Elvis and Me (1988)
As Priscilla Presley tells it in some exceedingly banal narration, this is a tale of a princess (Priscilla) who goes to live in a castle (Graceland) with the King (of Rock ‘n’ Roll). Yet there would be no ‘happily ever after’ for this fractured fairy-tale.
Based on her book of the same name this biopic effectively charts the impact Elvis had on Priscilla’s life, from giddy teenager lost under his spell through to a determined woman who can walk away from the madness. Susan Walters, who bears a strong resemblance to Priscilla, gives a pitch perfect performance in a role that requires her to age from 14 to 32 years old. Dale Midkiff on the other hand neither looks nor sounds like Elvis. More significantly though, he is unable to convey any of the star’s charm and charisma.

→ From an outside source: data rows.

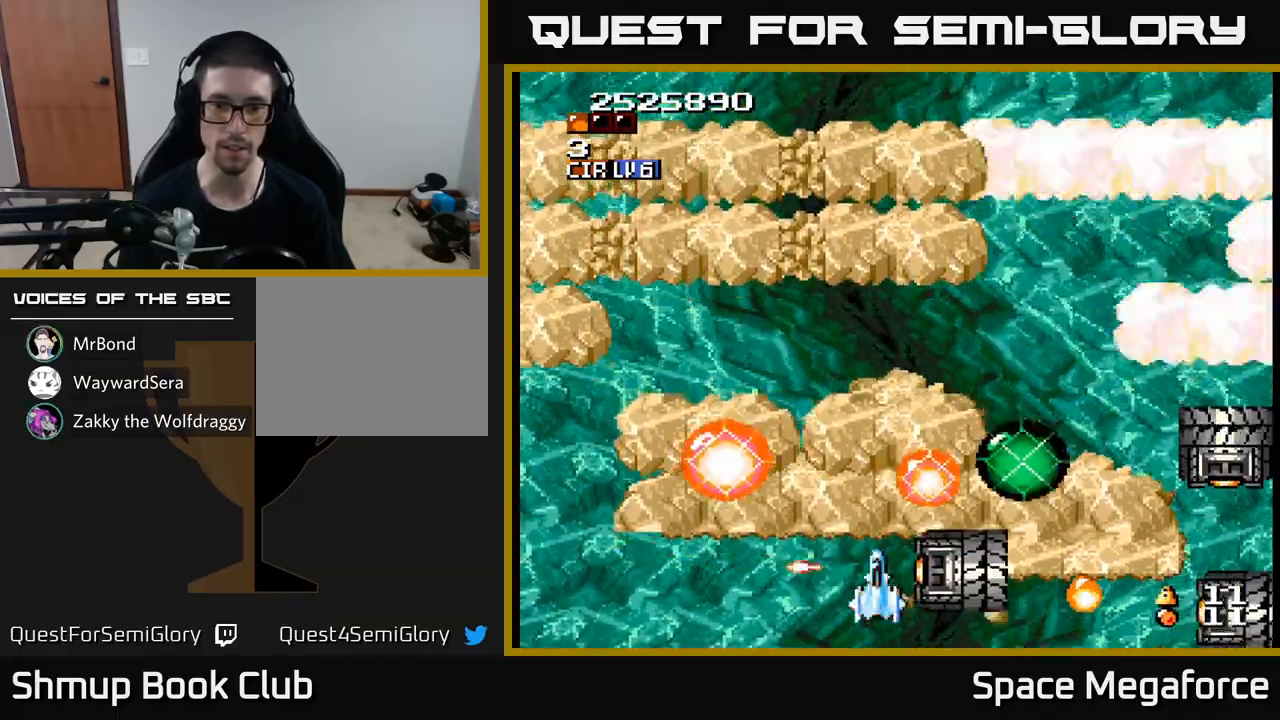
{"buttons": ["X", "DPAD_LEFT"], "events": [[17, "DPAD_LEFT", "down"]]}
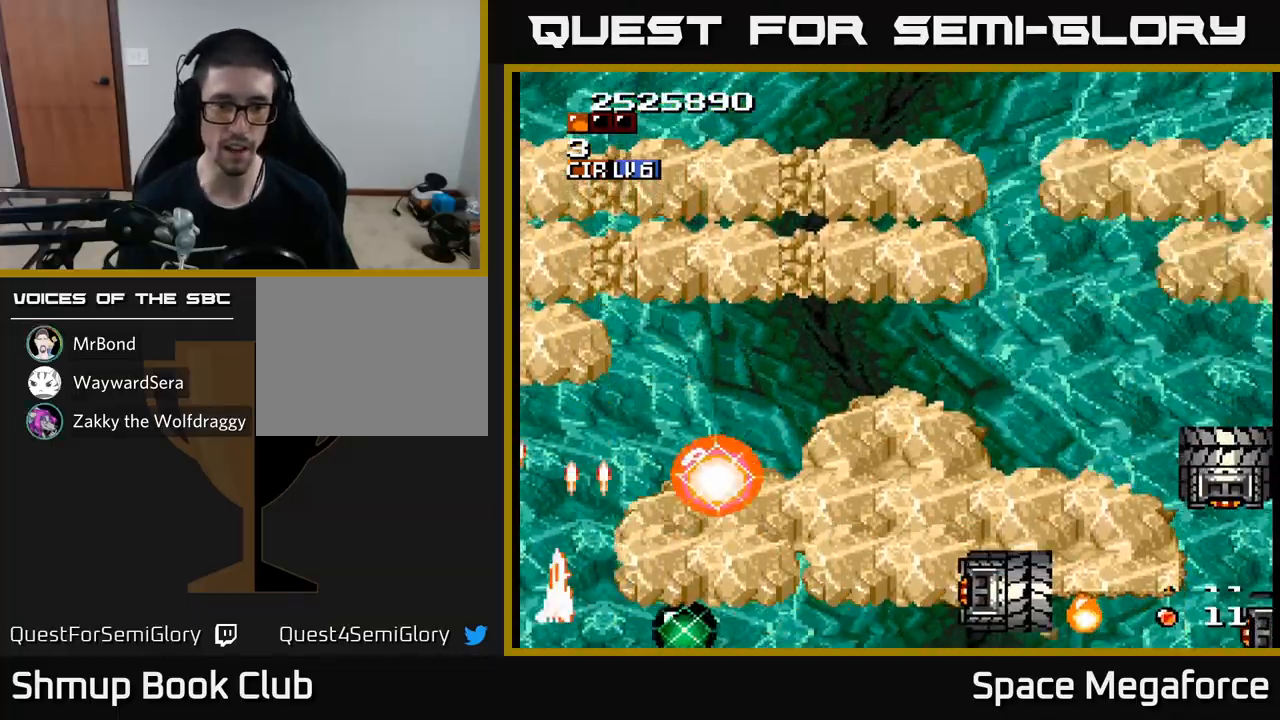
{"buttons": ["X", "DPAD_UP", "DPAD_RIGHT"], "events": [[133, "DPAD_UP", "down"], [150, "DPAD_LEFT", "up"], [217, "DPAD_RIGHT", "down"]]}
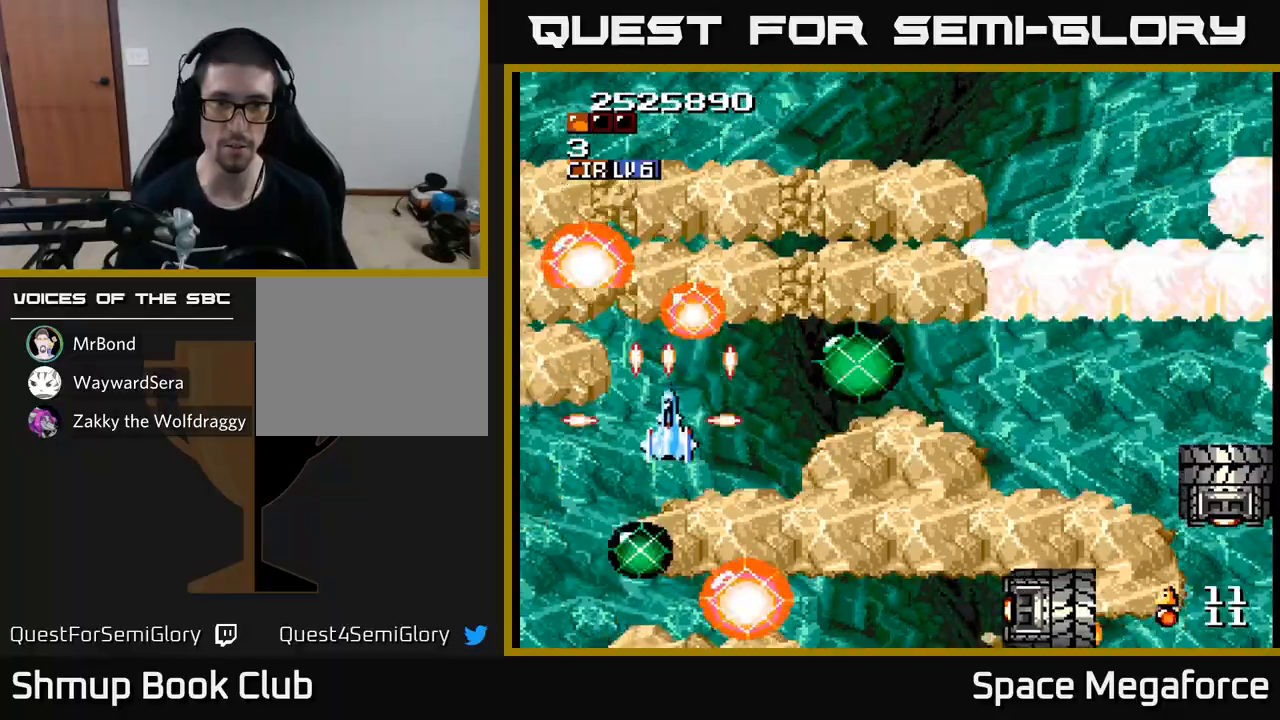
{"buttons": ["X"]}
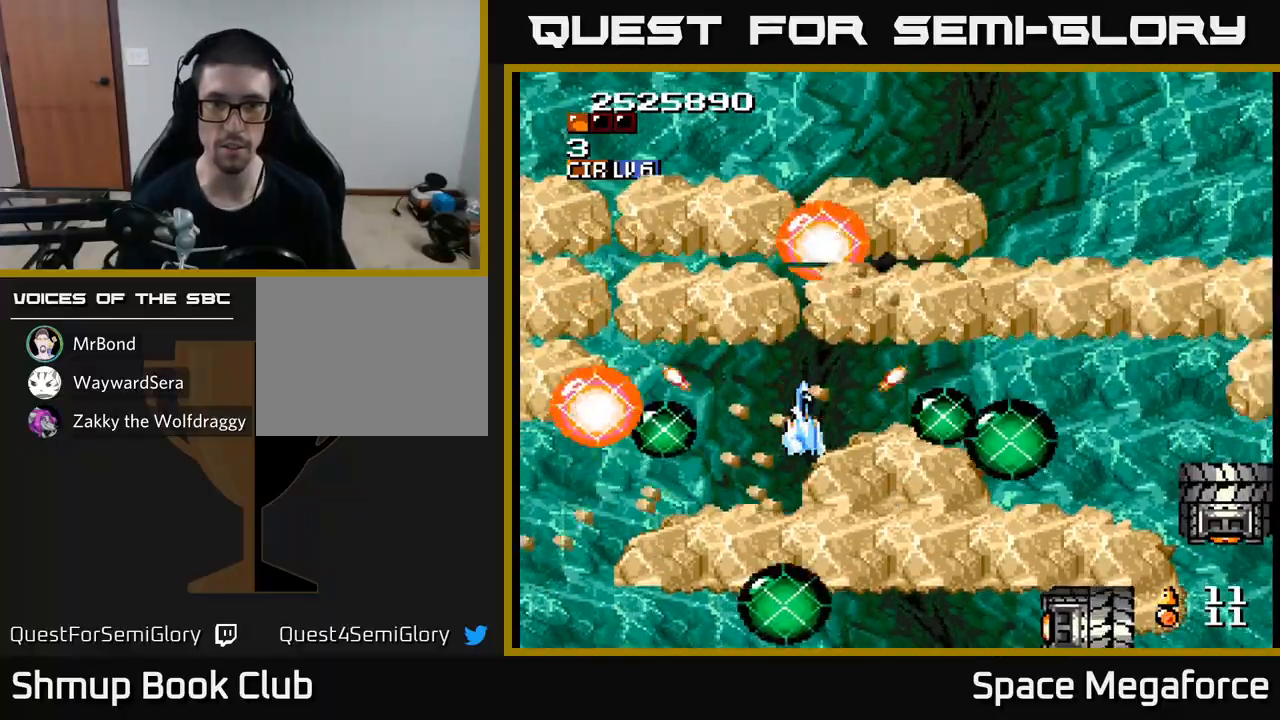
{"buttons": ["X"], "events": [[133, "DPAD_DOWN", "down"], [200, "DPAD_LEFT", "down"], [250, "DPAD_DOWN", "up"], [350, "DPAD_DOWN", "down"], [367, "DPAD_LEFT", "up"], [417, "DPAD_RIGHT", "down"], [433, "DPAD_DOWN", "up"], [450, "DPAD_RIGHT", "up"]]}
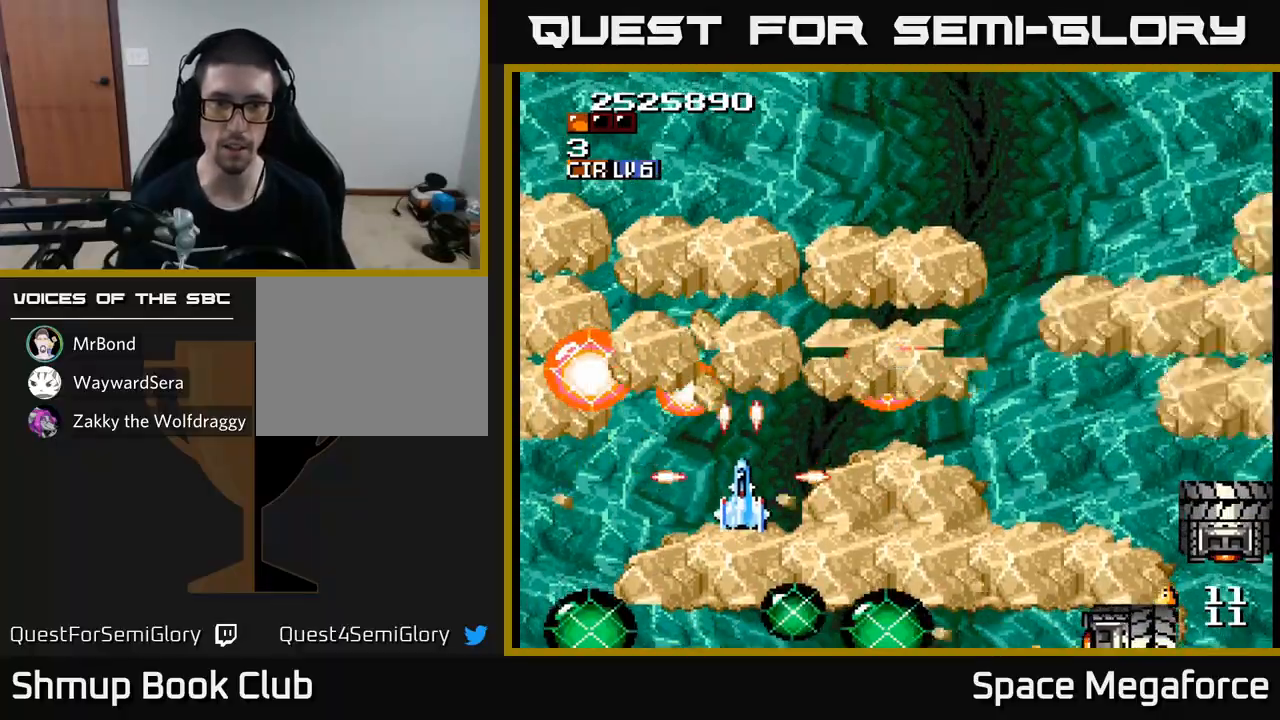
{"buttons": ["X"], "events": [[117, "DPAD_RIGHT", "down"], [150, "A", "down"], [167, "DPAD_DOWN", "down"], [183, "DPAD_RIGHT", "up"], [200, "DPAD_DOWN", "up"], [267, "A", "up"], [283, "DPAD_LEFT", "down"], [400, "DPAD_LEFT", "up"]]}
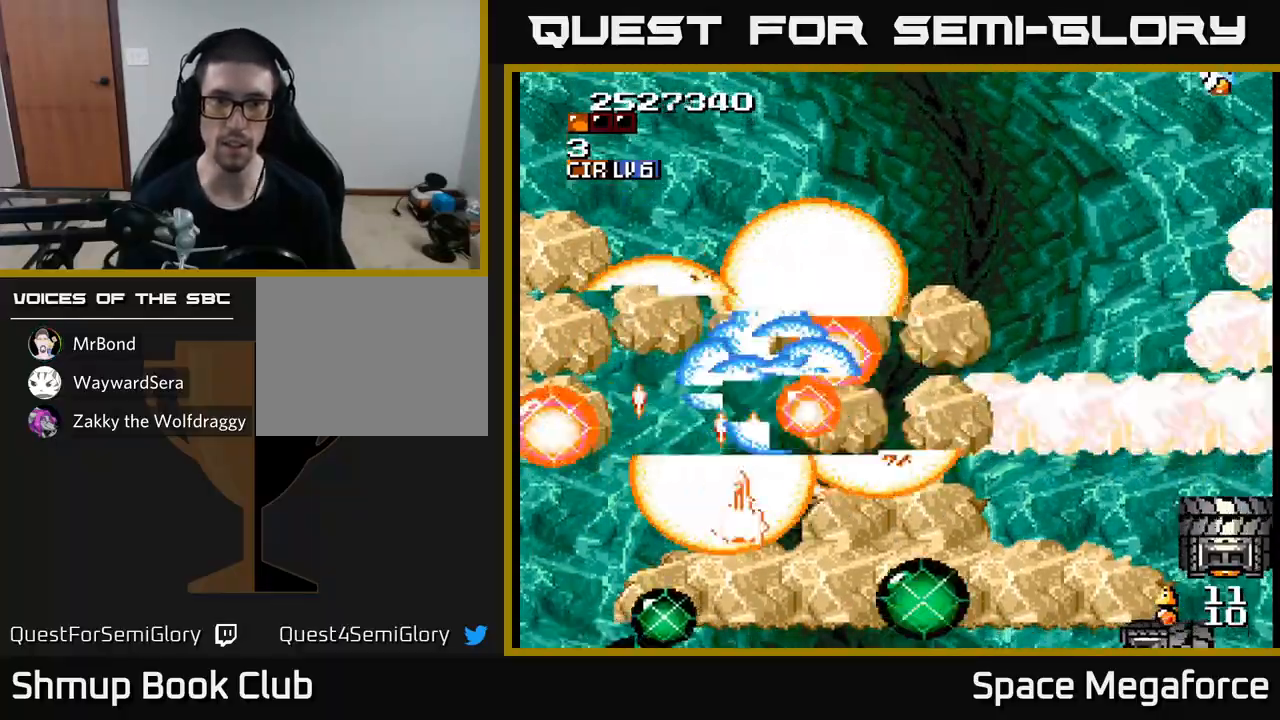
{"buttons": ["X"], "events": []}
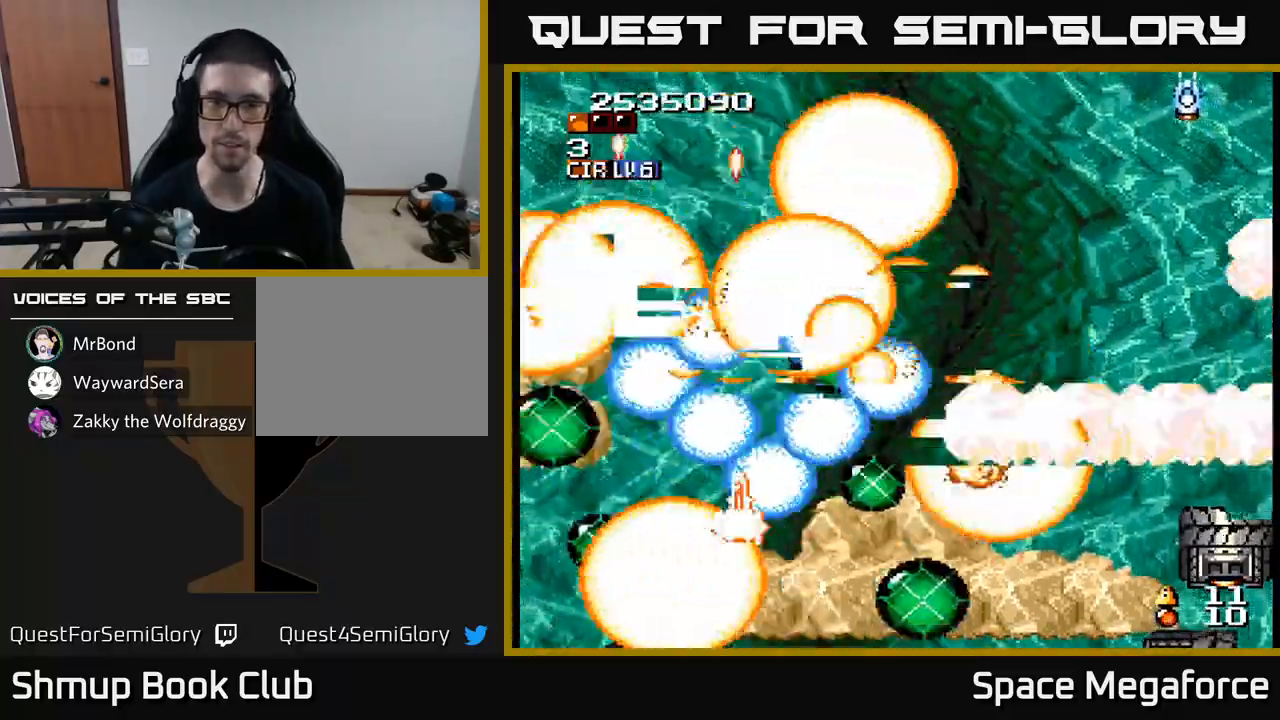
{"buttons": ["X"], "events": [[167, "DPAD_RIGHT", "down"], [233, "DPAD_UP", "down"], [267, "DPAD_RIGHT", "up"], [350, "DPAD_UP", "up"], [383, "DPAD_RIGHT", "down"], [483, "DPAD_RIGHT", "up"]]}
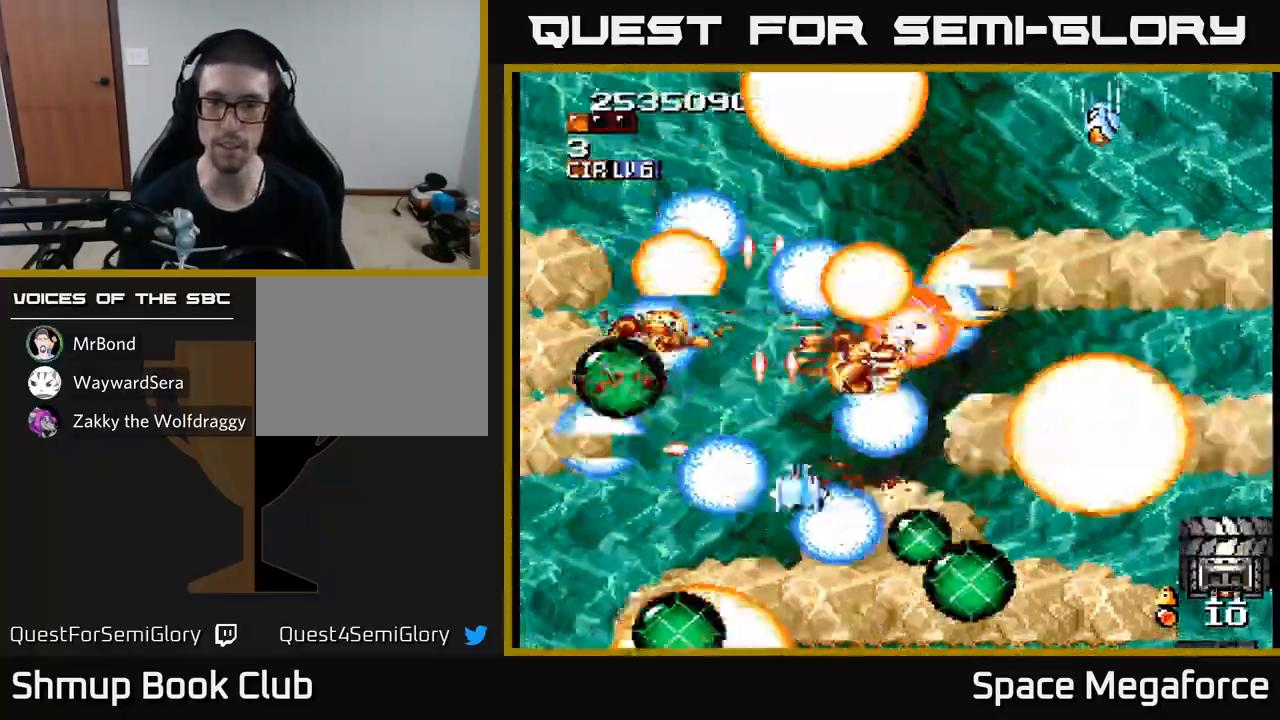
{"buttons": ["X"], "events": [[217, "DPAD_RIGHT", "down"], [250, "DPAD_UP", "down"], [300, "DPAD_UP", "up"], [367, "DPAD_RIGHT", "up"]]}
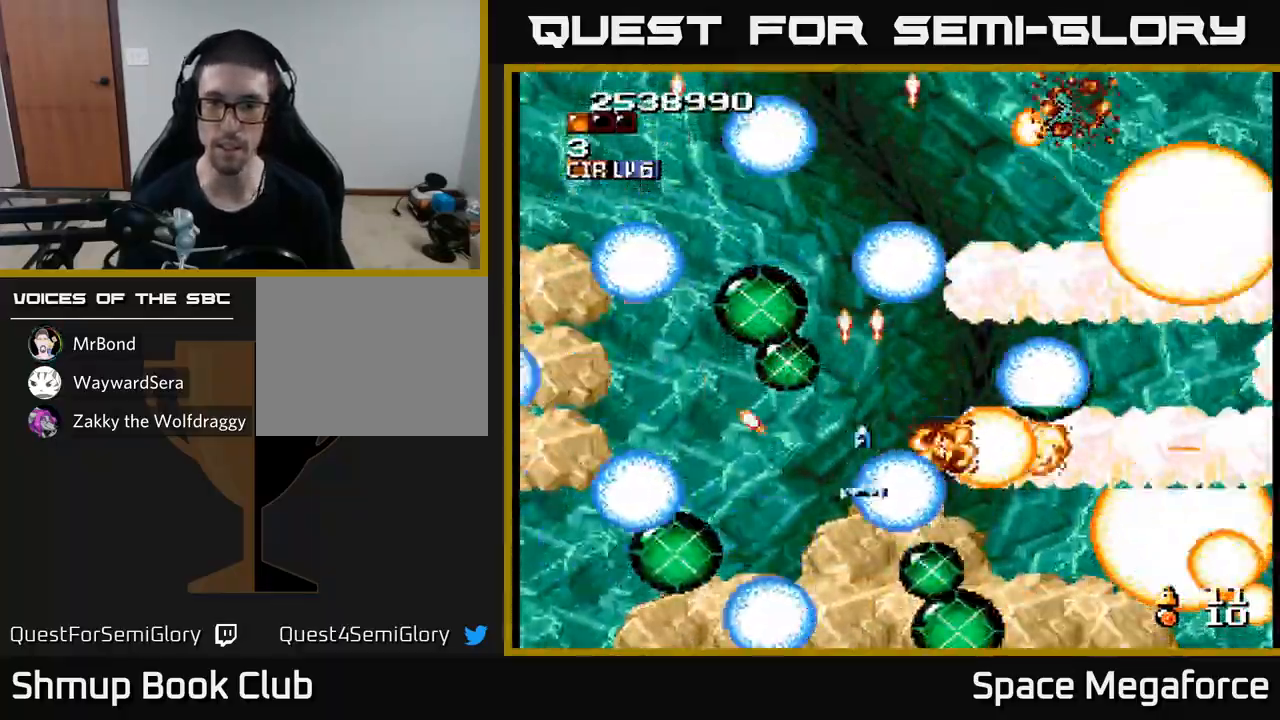
{"buttons": ["X", "DPAD_RIGHT"], "events": [[500, "DPAD_RIGHT", "down"]]}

An unexpected strength of the film is the depiction of Priscilla’s parents. The anguish they feel when their much-loved daughter falls madly in love with a man ten years her senior, is effectively realised as is their sense of powerlessness when the object of her affection refuses to take no for an answer.
Whereas other Elvis biopics have ended with one of the King’s triumphant comebacks, this film continues into the Fat Elvis period. Yet there are frustratingly few scenes of Elvis performing. Instead, Elvis impersonator Ronnie McDowell provides vocals over a liberal use of news footage and home movies, contributing to the biopic’s overall bloated feel.
In the book on which this biopic was based, Priscilla admitted to having two extramarital affairs, rather than just the one depicted in the film.
In the biopic, Priscilla accuses Elvis of raping her. In describing the incident in her book, Priscilla stated that Elvis "forcefully made love to me". Years later she professed that even this was an overstatement.
No scene recreations from Elvis’ movies apart from some fleeting glimpses from behind the scenes.